Mr. Donnell believes that the industry must work harder at “connecting to its future,” especially with regard to the impact of automation and technology on the nature of work, the worker and the workplace. It sounds daunting, but he believes the insurance industry is well-equipped and conditioned to handle the changes coming down the line.
In a sense, insurers don’t have a choice. One study indicated that up to 60 million U.S. jobs will be significantly impacted by the adoption of automation over the next 10 years.
However, watch for speed bumps on the road to automation. As Mr. Donnell pointed out, business owners will not invest in technology unless it has clear benefits. Plus, there are significant regulatory complexities that tend to slow the process.
But the future economy is in the hands of millennials - the most educated, diverse and tech-savvy generation ever. Not only will millennials be future employees, but future business owners and employers as well. As such, this generation will be the pioneers of the new technology-infused landscape - a challenge for which they’re equipped.
If worker demographics are changing, so is the workplace.
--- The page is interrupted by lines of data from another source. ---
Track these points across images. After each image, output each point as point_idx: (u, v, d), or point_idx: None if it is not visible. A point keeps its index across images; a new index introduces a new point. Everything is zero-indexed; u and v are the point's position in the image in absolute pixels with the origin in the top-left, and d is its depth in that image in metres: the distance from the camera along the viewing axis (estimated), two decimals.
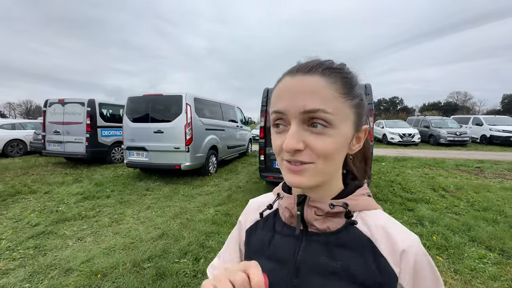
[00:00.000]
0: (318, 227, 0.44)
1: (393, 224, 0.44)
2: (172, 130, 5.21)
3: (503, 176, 5.94)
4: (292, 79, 0.40)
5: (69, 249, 2.60)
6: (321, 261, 0.42)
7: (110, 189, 4.72)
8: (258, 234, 0.52)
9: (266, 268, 0.45)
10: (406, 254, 0.40)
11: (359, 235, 0.43)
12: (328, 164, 0.40)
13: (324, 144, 0.38)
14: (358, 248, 0.42)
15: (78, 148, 6.81)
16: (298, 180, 0.40)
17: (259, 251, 0.49)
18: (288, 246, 0.46)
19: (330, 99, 0.38)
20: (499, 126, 12.74)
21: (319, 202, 0.44)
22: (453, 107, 55.88)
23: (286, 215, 0.49)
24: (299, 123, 0.39)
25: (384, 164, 7.45)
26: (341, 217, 0.44)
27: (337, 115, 0.38)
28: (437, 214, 3.46)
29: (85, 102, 6.80)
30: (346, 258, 0.42)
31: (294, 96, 0.39)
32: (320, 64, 0.40)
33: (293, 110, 0.38)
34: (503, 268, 2.23)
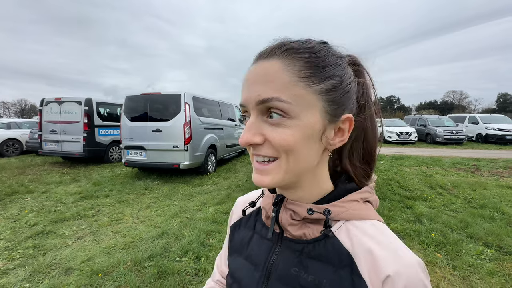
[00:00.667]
0: (293, 234, 0.39)
1: (384, 240, 0.35)
2: (171, 129, 5.19)
3: (499, 173, 6.02)
4: (255, 66, 0.36)
5: (69, 249, 2.59)
6: (292, 272, 0.38)
7: (108, 189, 4.69)
8: (240, 231, 0.50)
9: (243, 269, 0.44)
10: (391, 281, 0.32)
11: (338, 248, 0.36)
12: (291, 160, 0.34)
13: (280, 136, 0.33)
14: (335, 263, 0.36)
15: (75, 148, 6.75)
16: (260, 179, 0.36)
17: (238, 250, 0.48)
18: (264, 249, 0.43)
19: (287, 84, 0.32)
20: (494, 124, 12.89)
21: (297, 206, 0.39)
22: (449, 106, 56.39)
23: (263, 215, 0.45)
24: (257, 115, 0.35)
25: (382, 163, 7.49)
26: (321, 224, 0.38)
27: (295, 103, 0.32)
28: (435, 211, 3.50)
29: (82, 101, 6.74)
30: (319, 273, 0.36)
31: (251, 85, 0.35)
32: (281, 45, 0.35)
33: (250, 101, 0.34)
34: (500, 264, 2.27)
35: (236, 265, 0.46)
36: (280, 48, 0.34)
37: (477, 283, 2.01)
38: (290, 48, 0.34)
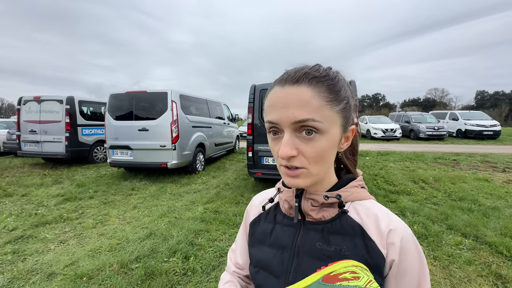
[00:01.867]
0: (314, 217, 0.50)
1: (383, 211, 0.49)
2: (157, 128, 5.09)
3: (476, 167, 6.32)
4: (282, 90, 0.43)
5: (51, 253, 2.49)
6: (317, 247, 0.47)
7: (93, 190, 4.56)
8: (261, 225, 0.58)
9: (269, 254, 0.52)
10: (392, 233, 0.45)
11: (351, 222, 0.48)
12: (319, 166, 0.44)
13: (314, 149, 0.42)
14: (350, 233, 0.47)
15: (57, 148, 6.49)
16: (295, 182, 0.45)
17: (262, 241, 0.55)
18: (288, 234, 0.52)
19: (318, 108, 0.41)
20: (473, 120, 13.51)
21: (315, 195, 0.49)
22: (432, 103, 58.46)
23: (285, 207, 0.54)
24: (291, 132, 0.43)
25: (368, 159, 7.69)
26: (334, 207, 0.49)
27: (325, 121, 0.42)
28: (417, 205, 3.63)
29: (63, 100, 6.48)
30: (339, 243, 0.46)
31: (285, 107, 0.42)
32: (307, 74, 0.42)
33: (285, 121, 0.42)
34: (477, 253, 2.39)
35: (261, 253, 0.54)
36: (307, 76, 0.42)
37: (455, 272, 2.11)
38: (315, 77, 0.42)
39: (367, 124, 14.85)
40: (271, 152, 3.25)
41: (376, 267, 0.44)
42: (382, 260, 0.44)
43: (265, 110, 0.46)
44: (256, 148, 4.29)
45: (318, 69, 0.44)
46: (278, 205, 0.58)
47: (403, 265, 0.44)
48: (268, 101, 0.46)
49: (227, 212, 3.43)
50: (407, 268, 0.44)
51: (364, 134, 15.06)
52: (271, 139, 0.47)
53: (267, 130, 0.47)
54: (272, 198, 0.58)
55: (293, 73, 0.44)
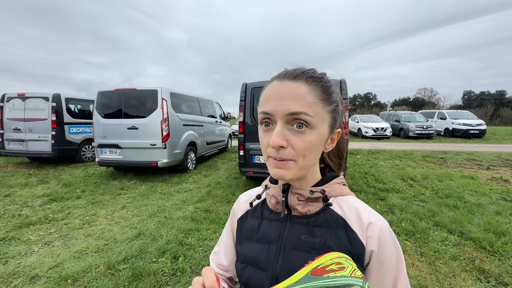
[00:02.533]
0: (300, 211, 0.52)
1: (363, 206, 0.52)
2: (147, 126, 5.00)
3: (463, 165, 6.50)
4: (280, 83, 0.46)
5: (35, 255, 2.42)
6: (303, 239, 0.50)
7: (80, 190, 4.44)
8: (248, 221, 0.59)
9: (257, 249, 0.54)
10: (371, 226, 0.48)
11: (334, 216, 0.51)
12: (306, 160, 0.46)
13: (303, 143, 0.44)
14: (334, 226, 0.50)
15: (42, 147, 6.29)
16: (282, 173, 0.46)
17: (249, 237, 0.57)
18: (275, 228, 0.54)
19: (311, 103, 0.44)
20: (460, 120, 13.88)
21: (301, 189, 0.52)
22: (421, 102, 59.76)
23: (272, 202, 0.56)
24: (284, 123, 0.45)
25: (359, 157, 7.79)
26: (319, 202, 0.52)
27: (316, 117, 0.45)
28: (405, 202, 3.70)
29: (49, 97, 6.27)
30: (324, 235, 0.49)
31: (281, 99, 0.44)
32: (304, 73, 0.46)
33: (279, 111, 0.44)
34: (462, 248, 2.45)
35: (249, 248, 0.55)
36: (304, 74, 0.46)
37: (441, 267, 2.16)
38: (311, 76, 0.46)
39: (358, 123, 15.05)
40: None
41: (357, 256, 0.47)
42: (363, 250, 0.47)
43: (260, 102, 0.48)
44: (248, 147, 4.27)
45: (315, 71, 0.48)
46: (265, 201, 0.60)
47: (381, 256, 0.47)
48: (265, 93, 0.48)
49: (218, 211, 3.41)
50: (385, 258, 0.47)
51: (355, 132, 15.25)
52: (262, 131, 0.48)
53: (259, 121, 0.49)
54: (260, 195, 0.59)
55: (291, 71, 0.47)
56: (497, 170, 5.85)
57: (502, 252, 2.34)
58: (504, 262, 2.21)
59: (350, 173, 5.59)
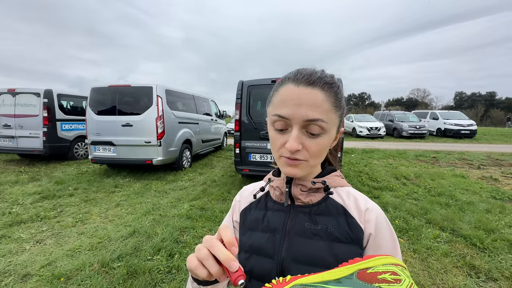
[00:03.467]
0: (303, 200, 0.55)
1: (361, 195, 0.57)
2: (142, 123, 4.94)
3: (454, 164, 6.63)
4: (297, 88, 0.47)
5: (26, 253, 2.37)
6: (306, 227, 0.53)
7: (73, 187, 4.37)
8: (252, 213, 0.61)
9: (262, 238, 0.56)
10: (369, 211, 0.52)
11: (334, 204, 0.55)
12: (317, 160, 0.50)
13: (317, 146, 0.48)
14: (334, 213, 0.53)
15: (34, 144, 6.16)
16: (294, 172, 0.50)
17: (254, 227, 0.58)
18: (279, 218, 0.56)
19: (327, 111, 0.47)
20: (452, 120, 14.14)
21: (304, 181, 0.55)
22: (414, 103, 60.59)
23: (276, 193, 0.59)
24: (300, 128, 0.47)
25: (353, 156, 7.87)
26: (320, 192, 0.56)
27: (330, 123, 0.48)
28: (399, 200, 3.76)
29: (40, 93, 6.13)
30: (325, 222, 0.52)
31: (299, 105, 0.46)
32: (320, 78, 0.48)
33: (297, 117, 0.46)
34: (453, 245, 2.51)
35: (254, 238, 0.57)
36: (320, 81, 0.47)
37: (433, 264, 2.20)
38: (327, 83, 0.48)
39: (353, 122, 15.18)
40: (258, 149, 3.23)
41: (357, 240, 0.50)
42: (362, 233, 0.51)
43: (274, 103, 0.50)
44: (244, 145, 4.26)
45: (327, 75, 0.49)
46: (268, 194, 0.63)
47: (378, 239, 0.50)
48: (280, 95, 0.49)
49: (214, 209, 3.40)
50: (381, 242, 0.50)
51: (350, 132, 15.38)
52: (276, 131, 0.50)
53: (271, 122, 0.51)
54: (263, 187, 0.62)
55: (307, 75, 0.48)
56: (487, 169, 5.99)
57: (492, 249, 2.40)
58: (493, 258, 2.27)
59: (345, 171, 5.64)
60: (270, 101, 0.52)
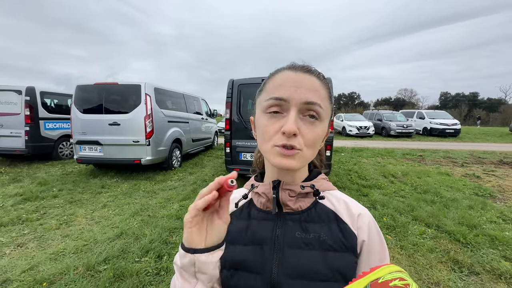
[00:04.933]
0: (292, 207, 0.51)
1: (350, 199, 0.55)
2: (130, 122, 4.83)
3: (439, 162, 6.84)
4: (295, 74, 0.46)
5: (6, 258, 2.27)
6: (297, 236, 0.49)
7: (57, 188, 4.22)
8: (234, 224, 0.54)
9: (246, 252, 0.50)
10: (361, 216, 0.51)
11: (325, 209, 0.52)
12: (311, 151, 0.47)
13: (313, 134, 0.45)
14: (325, 220, 0.50)
15: (15, 143, 5.91)
16: (289, 163, 0.45)
17: (235, 241, 0.52)
18: (266, 227, 0.51)
19: (324, 98, 0.47)
20: (437, 119, 14.59)
21: (292, 185, 0.51)
22: (402, 102, 62.09)
23: (261, 200, 0.54)
24: (297, 112, 0.44)
25: (343, 155, 7.98)
26: (310, 197, 0.53)
27: (325, 111, 0.47)
28: (387, 198, 3.84)
29: (22, 90, 5.89)
30: (317, 230, 0.49)
31: (298, 87, 0.45)
32: (316, 70, 0.49)
33: (296, 99, 0.44)
34: (438, 241, 2.58)
35: (236, 253, 0.51)
36: (316, 71, 0.48)
37: (419, 259, 2.26)
38: (322, 75, 0.49)
39: (343, 121, 15.40)
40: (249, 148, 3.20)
41: (351, 248, 0.48)
42: (355, 240, 0.49)
43: (269, 89, 0.48)
44: (234, 144, 4.24)
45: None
46: (251, 201, 0.57)
47: (370, 245, 0.49)
48: (276, 80, 0.47)
49: None
50: (373, 247, 0.49)
51: (340, 131, 15.61)
52: (270, 117, 0.46)
53: (264, 109, 0.47)
54: (246, 194, 0.56)
55: (303, 65, 0.48)
56: (470, 167, 6.21)
57: (474, 244, 2.49)
58: (475, 252, 2.35)
59: (335, 170, 5.72)
60: (263, 90, 0.50)
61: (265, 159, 0.55)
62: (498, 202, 3.74)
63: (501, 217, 3.17)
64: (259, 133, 0.49)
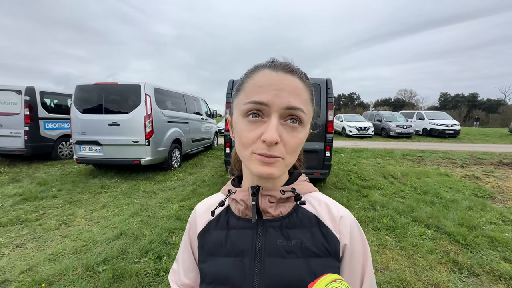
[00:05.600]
0: (272, 213, 0.49)
1: (331, 201, 0.53)
2: (129, 122, 4.82)
3: (439, 163, 6.84)
4: (276, 74, 0.42)
5: (5, 258, 2.26)
6: (278, 244, 0.47)
7: (56, 188, 4.22)
8: (212, 234, 0.52)
9: (227, 264, 0.47)
10: (343, 219, 0.49)
11: (306, 214, 0.50)
12: (292, 157, 0.44)
13: (295, 140, 0.43)
14: (307, 225, 0.49)
15: (14, 143, 5.90)
16: (270, 171, 0.42)
17: (215, 252, 0.50)
18: (246, 237, 0.49)
19: (306, 101, 0.44)
20: (437, 120, 14.61)
21: (272, 191, 0.48)
22: (401, 103, 62.16)
23: (240, 208, 0.51)
24: (279, 117, 0.41)
25: (343, 155, 7.98)
26: (290, 202, 0.50)
27: (308, 115, 0.44)
28: (386, 199, 3.84)
29: (22, 90, 5.88)
30: (299, 236, 0.47)
31: (279, 90, 0.41)
32: (298, 69, 0.45)
33: (277, 104, 0.40)
34: (438, 242, 2.58)
35: (217, 266, 0.48)
36: (298, 70, 0.44)
37: (419, 261, 2.26)
38: (304, 75, 0.45)
39: (342, 122, 15.41)
40: None
41: (334, 252, 0.47)
42: (338, 244, 0.47)
43: (248, 90, 0.43)
44: (234, 144, 4.23)
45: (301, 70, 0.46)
46: (229, 208, 0.54)
47: (352, 248, 0.48)
48: (255, 81, 0.43)
49: None
50: (355, 250, 0.48)
51: (339, 131, 15.61)
52: (249, 122, 0.42)
53: (245, 113, 0.43)
54: (223, 202, 0.53)
55: (284, 63, 0.44)
56: (469, 168, 6.22)
57: (474, 245, 2.49)
58: (475, 254, 2.35)
59: (335, 171, 5.72)
60: (240, 90, 0.45)
61: (243, 164, 0.51)
62: (498, 203, 3.74)
63: (501, 218, 3.17)
64: (237, 138, 0.45)
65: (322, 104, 3.81)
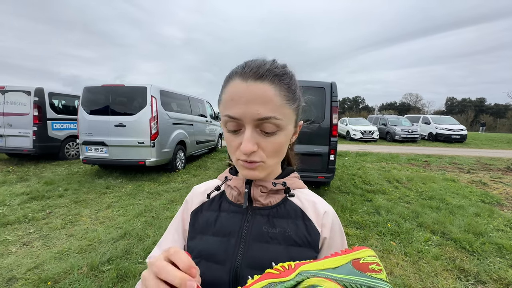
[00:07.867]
0: (262, 202, 0.53)
1: (318, 197, 0.58)
2: (135, 124, 4.88)
3: (445, 168, 6.75)
4: (245, 84, 0.43)
5: (12, 256, 2.30)
6: (263, 230, 0.51)
7: (63, 188, 4.28)
8: (203, 214, 0.56)
9: (213, 243, 0.51)
10: (326, 215, 0.54)
11: (293, 206, 0.54)
12: (275, 159, 0.48)
13: (273, 145, 0.45)
14: (293, 216, 0.53)
15: (23, 143, 6.01)
16: (253, 174, 0.47)
17: (204, 231, 0.54)
18: (235, 220, 0.53)
19: (279, 106, 0.43)
20: (443, 125, 14.44)
21: (264, 182, 0.53)
22: (407, 107, 61.62)
23: (233, 194, 0.55)
24: (253, 128, 0.44)
25: (347, 159, 7.94)
26: (280, 194, 0.55)
27: (284, 119, 0.45)
28: (391, 203, 3.80)
29: (31, 91, 6.01)
30: (283, 225, 0.51)
31: (248, 103, 0.42)
32: (269, 71, 0.43)
33: (248, 117, 0.42)
34: (444, 248, 2.54)
35: (204, 243, 0.52)
36: (270, 73, 0.43)
37: (424, 267, 2.23)
38: (276, 75, 0.44)
39: (347, 125, 15.34)
40: None
41: (313, 243, 0.50)
42: (318, 237, 0.51)
43: (224, 102, 0.46)
44: None
45: (278, 66, 0.45)
46: (223, 193, 0.58)
47: (331, 242, 0.52)
48: (228, 94, 0.45)
49: None
50: (333, 244, 0.52)
51: (344, 135, 15.54)
52: (229, 132, 0.47)
53: (224, 124, 0.47)
54: (219, 186, 0.57)
55: (255, 68, 0.44)
56: (476, 174, 6.12)
57: (481, 252, 2.45)
58: (482, 261, 2.31)
59: (339, 174, 5.68)
60: (220, 100, 0.48)
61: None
62: (506, 210, 3.67)
63: (509, 225, 3.11)
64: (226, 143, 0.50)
65: (326, 108, 3.81)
Mr. Donnell shared an optimistic vision of the future, saying that advancements - such as the use of robotics and wearable technology - will add to existing safety improvements. Better monitoring of conditions, increased connection with workers, and increased leveraging of data analytics will promote the development of tools that help employers understand and mitigate risk.
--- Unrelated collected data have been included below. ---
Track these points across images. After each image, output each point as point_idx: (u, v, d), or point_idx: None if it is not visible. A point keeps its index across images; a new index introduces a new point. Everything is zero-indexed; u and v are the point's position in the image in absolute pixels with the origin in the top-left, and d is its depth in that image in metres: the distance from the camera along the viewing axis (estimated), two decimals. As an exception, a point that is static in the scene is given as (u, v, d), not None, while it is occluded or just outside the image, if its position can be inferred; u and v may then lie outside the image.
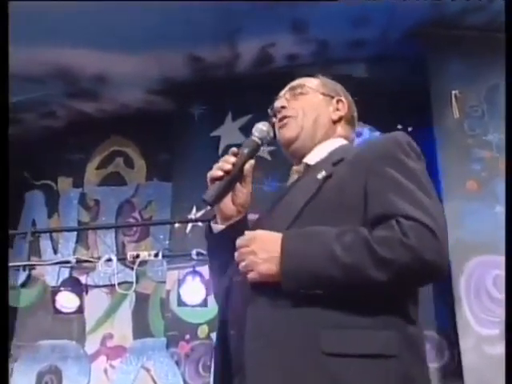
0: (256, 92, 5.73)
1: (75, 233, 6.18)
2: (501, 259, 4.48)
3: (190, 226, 5.51)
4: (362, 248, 1.41)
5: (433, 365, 4.79)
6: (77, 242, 6.14)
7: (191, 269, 4.87)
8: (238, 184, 1.73)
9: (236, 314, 1.57)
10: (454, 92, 4.96)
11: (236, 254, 1.52)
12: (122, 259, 5.25)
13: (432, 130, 4.98)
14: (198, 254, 4.85)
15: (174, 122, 6.06)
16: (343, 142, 1.81)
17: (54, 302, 4.99)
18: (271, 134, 1.79)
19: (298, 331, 1.42)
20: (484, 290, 4.48)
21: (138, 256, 5.04)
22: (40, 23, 4.83)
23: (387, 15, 5.09)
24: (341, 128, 1.85)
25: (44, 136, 6.39)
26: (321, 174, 1.59)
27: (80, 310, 5.07)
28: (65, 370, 5.66)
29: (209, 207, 1.74)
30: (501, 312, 4.40)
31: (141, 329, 5.69)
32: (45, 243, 6.13)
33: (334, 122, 1.84)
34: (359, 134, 5.46)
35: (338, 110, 1.86)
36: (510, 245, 2.01)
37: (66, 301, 5.01)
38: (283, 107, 1.83)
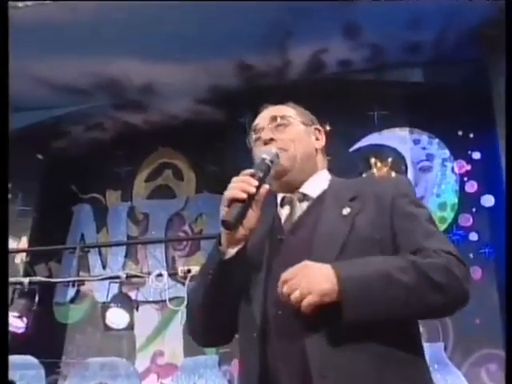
0: (308, 99, 5.67)
1: (124, 247, 6.19)
2: None
3: (240, 239, 5.42)
4: (417, 271, 1.52)
5: (500, 386, 4.61)
6: (126, 256, 6.14)
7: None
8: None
9: (282, 349, 1.58)
10: (517, 96, 4.80)
11: (284, 287, 1.51)
12: (172, 274, 5.23)
13: (495, 136, 4.82)
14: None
15: (223, 132, 6.00)
16: (328, 173, 1.93)
17: (103, 318, 4.98)
18: (279, 157, 1.80)
19: (361, 368, 1.49)
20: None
21: (189, 271, 5.00)
22: (88, 33, 4.86)
23: (444, 16, 4.98)
24: (322, 157, 1.95)
25: (91, 148, 6.43)
26: (345, 211, 1.70)
27: (130, 326, 5.08)
28: (115, 388, 5.65)
29: (227, 230, 1.63)
30: None
31: (192, 346, 5.56)
32: (94, 258, 6.14)
33: (316, 152, 1.93)
34: (417, 142, 5.36)
35: (317, 139, 1.95)
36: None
37: (116, 317, 5.01)
38: (272, 139, 1.85)
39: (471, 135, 5.25)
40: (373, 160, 5.39)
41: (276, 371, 1.56)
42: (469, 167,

Businesses will make greater use of online conferencing, telemedicine and virtual reality. Telecommuting has already grown by 100% over the past 10 years, and it is projected that over the next several years more than 50% of workers could be working remotely in some way. As Mr. Donnell concluded, “But success will also be measured by how we embrace technology to deliver our services and positively impact workplace safety and return-to-work efforts.” Clearly, the Workers’ Comp industry must continue to transform and adapt to stay relevant in this fast-changing world.